Beberapa tahun belakangan ini, ekonomi Indonesia diduga mengalami perlambatan yang cukup signifikan. Kondisi ini membuat banyak pekerja di berbagai brand mengeluhkan menurunnya penjualan dan sulitnya mencapai target revenue. Dalam situasi seperti ini, perusahaan tentu harus memutar otak untuk mempertahankan profitabilitas agar tetap bertahan hingga kondisi ekonomi membaik. Namun, di tengah berbagai strategi efisiensi yang ditempuh, terdapat sejumlah langkah berisiko tinggi yang sebaiknya dihindari karena dapat merusak brand dalam jangka panjang.
Melambatnya ekonomi yang telah terjadi selama beberapa tahun terakhir bukanlah fenomena sementara yang mudah diatasi. Banyak brand yang kini mengeluhkan sepinya pembeli. Sejumlah pejabat pemerintah, seperti Menteri Keuangan maupun Ketua OJK, juga menegaskan bahwa kondisi ekonomi masyarakat tengah sulit.
Sebagai respons, banyak perusahaan mulai melakukan efisiensi, dan sering kali divisi marketing menjadi sasaran utama pemangkasan karena dianggap memiliki anggaran besar. Pemotongan anggaran pemasaran, pengurangan karyawan, hingga modifikasi produk dan strategi marketing mix menjadi langkah yang umum dilakukan. Namun, tidak semua strategi efisiensi aman bagi keberlangsungan brand. Beberapa justru dapat menimbulkan dampak jangka panjang yang merugikan.

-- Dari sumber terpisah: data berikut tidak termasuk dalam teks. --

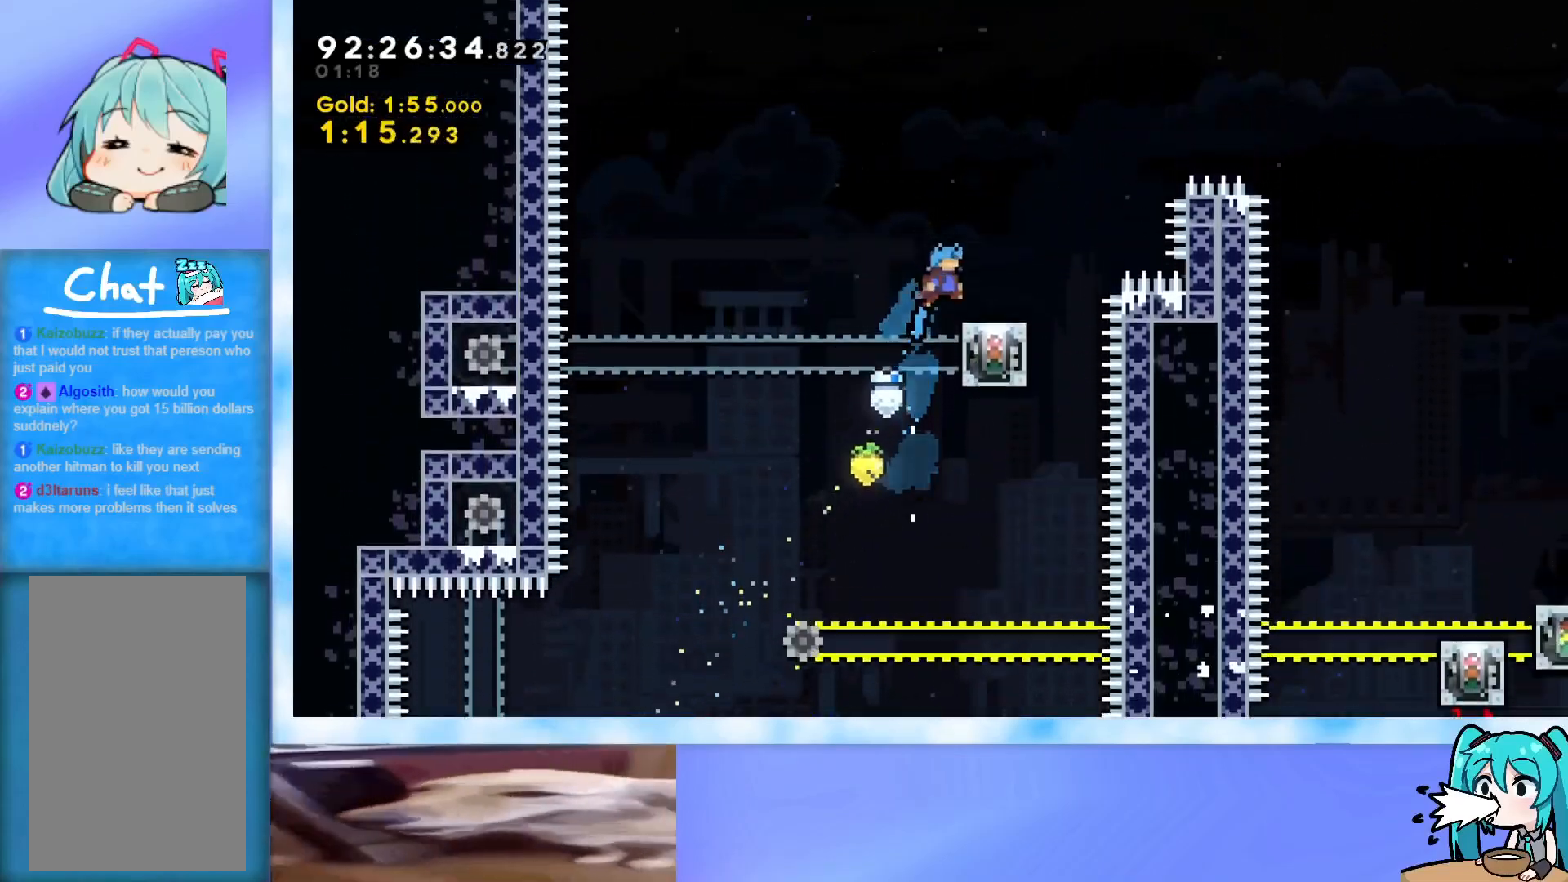
{"keys": ["right", "up"], "events": [[84, "jump", "up"], [184, "jump", "down"], [367, "dash", "down"], [367, "jump", "up"], [501, "dash", "up"]]}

Menarik Untuk Dibaca : Memulai Bisnis Dari Nol
Kesalahan pertama yang paling fatal adalah menurunkan kualitas atau kuantitas produk. Langkah ini sering diambil oleh brand yang panik menghadapi tekanan finansial. Ketika pendapatan tidak mampu menutupi biaya tetap seperti gaji karyawan dan sewa kantor, sebagian perusahaan kemudian memangkas biaya variabel, termasuk biaya produksi. Akibatnya, kualitas atau volume produk dikurangi.
Misalnya, sebuah brand kopi yang sebelumnya menjual produk seharga Rp50.000 dengan volume 300 ml dan cita rasa kuat, kemudian menurunkan intensitas rasa menjadi lebih lemah serta mengurangi volume menjadi 220 ml tanpa mengubah harga. Kondisi ini menimbulkan persepsi negatif karena konsumen merasa “produk sudah tidak seenak dulu”, bahkan merasa ditipu. Padahal, membangun persepsi merek membutuhkan waktu panjang, sementara menurunkannya bisa terjadi seketika.
Langkah yang lebih bijak adalah meluncurkan subbrand baru dengan positioning, kualitas, dan kuantitas yang lebih rendah, sementara brand utama tetap dipertahankan dengan standar yang sama. Dengan demikian, konsumen memiliki pilihan yang jelas tanpa merasa kehilangan kepercayaan terhadap brand utama.
Pendekatan ini pernah dilakukan oleh Philip Morris saat krisis ekonomi 1998. Alih-alih menurunkan kualitas Marlboro, mereka meluncurkan merek baru bernama Long Beach dengan harga lebih terjangkau, namun tetap menjaga kredibilitas Marlboro sebagai brand premium. Strategi semacam ini menjaga kepercayaan konsumen, yang sejatinya menjadi fondasi utama sebuah merek.
Kesalahan kedua yang sebaiknya dihindari adalah menggelembungkan harga sebelum memberikan diskon. Praktik ini kerap terjadi di sektor ritel, di mana harga dinaikkan terlebih dahulu sebelum ditampilkan seolah-olah sedang diberi potongan besar. Misalnya, produk seharga Rp100.000 dinaikkan menjadi Rp200.000, lalu diberi diskon 50% agar terlihat menarik padahal harga akhirnya tetap Rp100.000.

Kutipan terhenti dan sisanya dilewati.